Hi All, very interesting analysis and discussion!

So bearing the following in mind:

  • This is just Ammonium Nitrate (not properly mixed ANFO) in an unknown condition.
  • The fire at the north end of Warehouse 12 is assumed to have initiated the explosion.
  • From photos the 1000KG bags of AN were stacked 2-3 high and haphazardly throughtout what appears to be a fairly spacious warehouse.
  • ANFO is notoriously difficult to initiate and without the a fuel component mixed througout the entire mass, and may not fully burn. This will probably decrease the yield considerably with straight Ammonium Nitrate.

My question is, looking at surface detonations from non-kinetic explosive devices it appears that the crater is far too large for the proposed yield.

I don't pretend to be able to check your calculations and the methodology looks thorough and any assumptions, reasonable.

Using this crater-size calculator, I changed the explosive type to ANFO and, the surface to Hard Soil/Dry Soft rock and set the yield to 2700 tonnes.
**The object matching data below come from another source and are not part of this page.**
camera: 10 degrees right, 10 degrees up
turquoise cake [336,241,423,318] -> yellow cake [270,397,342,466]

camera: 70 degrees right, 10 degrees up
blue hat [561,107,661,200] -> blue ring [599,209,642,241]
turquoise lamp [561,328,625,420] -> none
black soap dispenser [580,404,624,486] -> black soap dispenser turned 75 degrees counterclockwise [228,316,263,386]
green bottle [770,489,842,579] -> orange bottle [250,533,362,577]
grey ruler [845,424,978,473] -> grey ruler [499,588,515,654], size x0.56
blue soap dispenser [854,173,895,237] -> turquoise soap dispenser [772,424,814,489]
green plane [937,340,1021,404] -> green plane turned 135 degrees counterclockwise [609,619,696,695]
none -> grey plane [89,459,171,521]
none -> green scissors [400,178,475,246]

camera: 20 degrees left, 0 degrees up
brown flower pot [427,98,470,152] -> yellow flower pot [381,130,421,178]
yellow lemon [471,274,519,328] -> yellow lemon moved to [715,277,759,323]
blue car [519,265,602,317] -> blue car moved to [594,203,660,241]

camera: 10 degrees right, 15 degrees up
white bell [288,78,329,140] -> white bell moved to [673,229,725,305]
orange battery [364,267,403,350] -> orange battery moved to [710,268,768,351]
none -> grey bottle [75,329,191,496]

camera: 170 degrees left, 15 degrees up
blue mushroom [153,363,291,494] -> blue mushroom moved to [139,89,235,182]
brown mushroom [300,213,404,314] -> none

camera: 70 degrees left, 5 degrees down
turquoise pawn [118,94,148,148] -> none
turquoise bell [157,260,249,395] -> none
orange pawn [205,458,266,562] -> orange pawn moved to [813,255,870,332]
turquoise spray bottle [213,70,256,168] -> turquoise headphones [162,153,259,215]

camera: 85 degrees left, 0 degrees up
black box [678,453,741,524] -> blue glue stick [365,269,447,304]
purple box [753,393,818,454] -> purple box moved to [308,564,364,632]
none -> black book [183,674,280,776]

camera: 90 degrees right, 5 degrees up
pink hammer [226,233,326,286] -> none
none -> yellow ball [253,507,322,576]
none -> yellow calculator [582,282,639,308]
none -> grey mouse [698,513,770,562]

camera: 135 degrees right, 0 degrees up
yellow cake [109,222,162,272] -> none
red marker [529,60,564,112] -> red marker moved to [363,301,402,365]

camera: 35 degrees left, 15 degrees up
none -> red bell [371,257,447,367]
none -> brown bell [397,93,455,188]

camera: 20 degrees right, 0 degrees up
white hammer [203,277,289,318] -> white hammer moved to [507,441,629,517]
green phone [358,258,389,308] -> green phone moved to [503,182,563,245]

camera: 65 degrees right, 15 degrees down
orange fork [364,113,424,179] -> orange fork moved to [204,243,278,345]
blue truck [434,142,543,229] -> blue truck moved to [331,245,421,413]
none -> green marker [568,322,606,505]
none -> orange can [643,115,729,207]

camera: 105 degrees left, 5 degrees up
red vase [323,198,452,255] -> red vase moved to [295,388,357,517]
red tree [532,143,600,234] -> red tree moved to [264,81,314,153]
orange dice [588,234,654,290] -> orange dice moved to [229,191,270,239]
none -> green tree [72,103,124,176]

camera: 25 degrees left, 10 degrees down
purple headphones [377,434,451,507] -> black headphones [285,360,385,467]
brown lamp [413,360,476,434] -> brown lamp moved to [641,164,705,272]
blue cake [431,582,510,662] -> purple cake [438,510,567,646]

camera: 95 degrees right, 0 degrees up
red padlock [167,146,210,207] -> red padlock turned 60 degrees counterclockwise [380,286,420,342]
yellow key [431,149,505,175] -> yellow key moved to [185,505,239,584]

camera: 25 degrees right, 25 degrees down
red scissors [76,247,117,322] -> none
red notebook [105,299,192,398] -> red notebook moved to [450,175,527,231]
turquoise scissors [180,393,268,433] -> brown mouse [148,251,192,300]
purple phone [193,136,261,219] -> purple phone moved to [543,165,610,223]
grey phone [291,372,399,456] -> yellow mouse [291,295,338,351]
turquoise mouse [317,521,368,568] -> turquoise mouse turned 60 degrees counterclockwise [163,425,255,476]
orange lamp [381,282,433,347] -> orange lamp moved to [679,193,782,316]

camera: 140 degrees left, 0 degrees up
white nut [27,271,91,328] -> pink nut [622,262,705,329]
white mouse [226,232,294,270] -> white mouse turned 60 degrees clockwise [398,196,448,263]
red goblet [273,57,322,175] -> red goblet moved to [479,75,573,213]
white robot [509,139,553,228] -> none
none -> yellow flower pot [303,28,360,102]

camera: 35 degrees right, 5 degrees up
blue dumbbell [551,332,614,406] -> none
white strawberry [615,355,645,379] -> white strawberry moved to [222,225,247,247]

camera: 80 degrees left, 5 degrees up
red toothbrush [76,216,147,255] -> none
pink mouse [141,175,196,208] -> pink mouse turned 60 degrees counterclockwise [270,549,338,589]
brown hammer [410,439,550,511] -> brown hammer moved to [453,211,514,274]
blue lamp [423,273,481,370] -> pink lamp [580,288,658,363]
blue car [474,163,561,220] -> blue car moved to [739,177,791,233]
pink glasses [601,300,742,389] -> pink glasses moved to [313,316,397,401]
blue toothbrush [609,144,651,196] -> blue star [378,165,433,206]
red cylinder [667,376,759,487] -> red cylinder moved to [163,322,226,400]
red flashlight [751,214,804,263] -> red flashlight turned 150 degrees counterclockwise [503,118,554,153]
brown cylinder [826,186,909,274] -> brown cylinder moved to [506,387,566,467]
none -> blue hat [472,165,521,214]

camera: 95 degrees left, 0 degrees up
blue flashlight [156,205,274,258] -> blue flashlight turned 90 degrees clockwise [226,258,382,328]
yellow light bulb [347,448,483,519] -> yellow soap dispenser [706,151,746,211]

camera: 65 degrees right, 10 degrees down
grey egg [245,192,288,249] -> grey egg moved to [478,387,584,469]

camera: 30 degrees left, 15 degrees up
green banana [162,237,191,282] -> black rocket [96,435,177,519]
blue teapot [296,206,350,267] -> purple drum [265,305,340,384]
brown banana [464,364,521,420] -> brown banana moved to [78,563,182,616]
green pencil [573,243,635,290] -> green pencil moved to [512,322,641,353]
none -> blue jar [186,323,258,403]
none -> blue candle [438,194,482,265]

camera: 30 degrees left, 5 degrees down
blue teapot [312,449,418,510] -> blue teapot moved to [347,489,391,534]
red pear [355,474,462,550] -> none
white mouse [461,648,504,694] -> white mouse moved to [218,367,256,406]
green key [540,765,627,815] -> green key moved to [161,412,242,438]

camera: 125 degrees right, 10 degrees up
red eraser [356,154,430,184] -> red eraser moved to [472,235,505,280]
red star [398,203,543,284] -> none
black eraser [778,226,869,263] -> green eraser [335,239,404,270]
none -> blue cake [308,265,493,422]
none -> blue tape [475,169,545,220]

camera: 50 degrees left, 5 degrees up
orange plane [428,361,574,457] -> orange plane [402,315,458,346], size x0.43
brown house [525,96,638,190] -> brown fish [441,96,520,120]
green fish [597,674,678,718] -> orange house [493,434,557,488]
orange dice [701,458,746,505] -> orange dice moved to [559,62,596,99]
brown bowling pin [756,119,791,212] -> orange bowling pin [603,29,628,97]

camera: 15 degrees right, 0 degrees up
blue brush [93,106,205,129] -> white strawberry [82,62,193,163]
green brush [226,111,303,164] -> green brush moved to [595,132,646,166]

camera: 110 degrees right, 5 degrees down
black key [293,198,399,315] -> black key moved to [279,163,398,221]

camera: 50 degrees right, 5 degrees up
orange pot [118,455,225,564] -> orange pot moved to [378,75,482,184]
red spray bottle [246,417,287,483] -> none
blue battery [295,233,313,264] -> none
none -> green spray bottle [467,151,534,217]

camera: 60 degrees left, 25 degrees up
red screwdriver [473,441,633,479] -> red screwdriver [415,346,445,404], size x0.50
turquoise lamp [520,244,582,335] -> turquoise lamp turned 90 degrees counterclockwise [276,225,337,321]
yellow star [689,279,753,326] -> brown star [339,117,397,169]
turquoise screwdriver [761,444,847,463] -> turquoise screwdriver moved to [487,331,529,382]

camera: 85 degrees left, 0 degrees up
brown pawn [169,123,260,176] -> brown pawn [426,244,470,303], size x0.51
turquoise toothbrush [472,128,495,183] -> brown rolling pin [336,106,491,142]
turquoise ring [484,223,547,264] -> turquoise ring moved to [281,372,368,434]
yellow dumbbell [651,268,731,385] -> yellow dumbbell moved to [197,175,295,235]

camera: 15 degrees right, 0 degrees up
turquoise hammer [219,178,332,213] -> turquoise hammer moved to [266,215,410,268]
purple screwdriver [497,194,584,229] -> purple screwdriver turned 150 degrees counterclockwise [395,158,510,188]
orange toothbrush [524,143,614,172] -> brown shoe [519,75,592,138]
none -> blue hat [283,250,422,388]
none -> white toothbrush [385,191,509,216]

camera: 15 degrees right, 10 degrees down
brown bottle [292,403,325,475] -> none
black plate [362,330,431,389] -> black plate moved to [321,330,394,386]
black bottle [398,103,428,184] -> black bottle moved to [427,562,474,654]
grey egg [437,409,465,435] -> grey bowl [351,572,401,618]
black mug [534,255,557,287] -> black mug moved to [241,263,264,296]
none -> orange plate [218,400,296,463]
The tool produces a crater rim diameter of 60m whick explains the crater daimeter not the length of 120m.

The problems therefore appear to be:

  • An actual explosive was used in the calculation where in reality we had an oxidiser and some fuel.
  • The fuel and oxidiser were not uniformally mixed and therefore as above the yield cannot be 2700 metric tonnes.
  • Reducing the probable yield your upper end of 400 tonnes produces a rim diameter of 35m
  • Changing the surface material to 'dry soil' at a 400 tonne yield produced a 55m crater which is close the diameter but half the length of the actual crater.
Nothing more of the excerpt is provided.